The installation loads are gone once the pipe is in place and connected, but a Horizontal Directional Drilling installation leaves behind one operating condition that a conventionally trenched pipeline does not: a locked-in elastic bend. Because the pipe is pulled into a pre-formed curved hole rather than bent to fit an open ditch, it retains an elastic bending stress in service. This article covers the operating load cases for an HDD line and the combined-stress check that governs them.
The Three Operating Loads
- Internal pressure from the transported fluid, producing hoop stress and an associated longitudinal component.
- Elastic bending as the pipe conforms to the curved shape of the drilled hole — the HDD-specific term.
- Thermal stress from the difference between the locked-in (constructed) temperature and the operating temperature.
Apart from the elastic bend, these are the same loads any buried pipeline sees, so established stress procedures apply — the bending term is simply added to the mix and checked in combination with the others.
The Individual Formulas
Bending stress uses the same expression as the installation analysis, fb = (E × D) / (24 × R), so the design radius sets the operating bend stress just as it sets the installation one.
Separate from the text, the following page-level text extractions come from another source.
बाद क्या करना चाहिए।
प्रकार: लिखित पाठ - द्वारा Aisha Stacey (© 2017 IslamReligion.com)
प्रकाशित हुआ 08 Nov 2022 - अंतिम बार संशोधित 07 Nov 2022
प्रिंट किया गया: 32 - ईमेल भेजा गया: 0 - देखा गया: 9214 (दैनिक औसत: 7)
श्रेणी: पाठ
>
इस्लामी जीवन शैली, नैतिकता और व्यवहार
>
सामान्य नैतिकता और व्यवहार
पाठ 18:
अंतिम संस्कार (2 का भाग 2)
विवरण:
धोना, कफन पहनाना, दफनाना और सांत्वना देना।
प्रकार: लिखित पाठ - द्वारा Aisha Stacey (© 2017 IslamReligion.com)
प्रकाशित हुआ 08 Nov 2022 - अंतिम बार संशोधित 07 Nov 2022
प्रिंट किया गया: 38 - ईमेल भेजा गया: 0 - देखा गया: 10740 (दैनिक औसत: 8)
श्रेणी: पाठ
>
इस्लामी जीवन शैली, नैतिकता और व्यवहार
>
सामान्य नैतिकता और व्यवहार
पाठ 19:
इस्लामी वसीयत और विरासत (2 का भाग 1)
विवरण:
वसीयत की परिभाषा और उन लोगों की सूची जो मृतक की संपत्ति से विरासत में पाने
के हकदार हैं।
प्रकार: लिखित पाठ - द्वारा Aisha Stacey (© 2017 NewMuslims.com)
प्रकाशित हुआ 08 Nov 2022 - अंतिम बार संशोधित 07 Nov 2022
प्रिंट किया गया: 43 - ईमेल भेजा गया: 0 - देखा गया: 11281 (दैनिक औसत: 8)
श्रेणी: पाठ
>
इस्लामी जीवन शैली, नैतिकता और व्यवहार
Hoop stress from internal pressure is fh = (Δp × D) / (2 × t); in the operating case Δp is the difference between internal fluid pressure and external groundwater pressure. The longitudinal stress from internal pressure is fp = fh × ν, where ν is Poisson’s ratio (0.3 for steel).
Thermal stress follows the standard restrained-pipe expression from ASME B31.4: ft = E × k × (T1 − T2), where k is the coefficient of thermal expansion for steel (about 0.0000065 in/in/°F), T1 is the constructed temperature, and T2 the operating temperature. A line locked in cold and operated warm goes into longitudinal compression; the reverse puts it in tension.
Combining the Stresses: Maximum Shear
The combined operating check is done by finding the maximum shear stress on a small element of pipe wall and limiting it to 45% of SMYS, per ASME B31.4. The maximum shear stress is fv = (fhoop − flong) / 2, where the total hoop stress comes from the pressure term and the total longitudinal stress is the sum of the bending, thermal, and pressure-induced longitudinal contributions (tensile positive, compressive negative). The critical element is on the compressive side of an elastic bend, at the greatest distance from the neutral axis — exactly where the locked-in HDD bend adds most to the longitudinal stress.
Why It Rarely Governs — But Must Be Checked
For a properly designed crossing the bending stresses imposed by HDD are generally not severe, because the minimum design radius (typically about 100 feet of radius per inch of diameter — see radius of curvature design) keeps fb modest. As a result the operating check is usually satisfied comfortably. But it still must be run: a crossing that was drilled tighter than design, or one operating with a large temperature swing and high pressure, can push the combined shear toward the 45%-SMYS limit. The as-built curvature verified during construction is the right radius to use in this check, not the design value.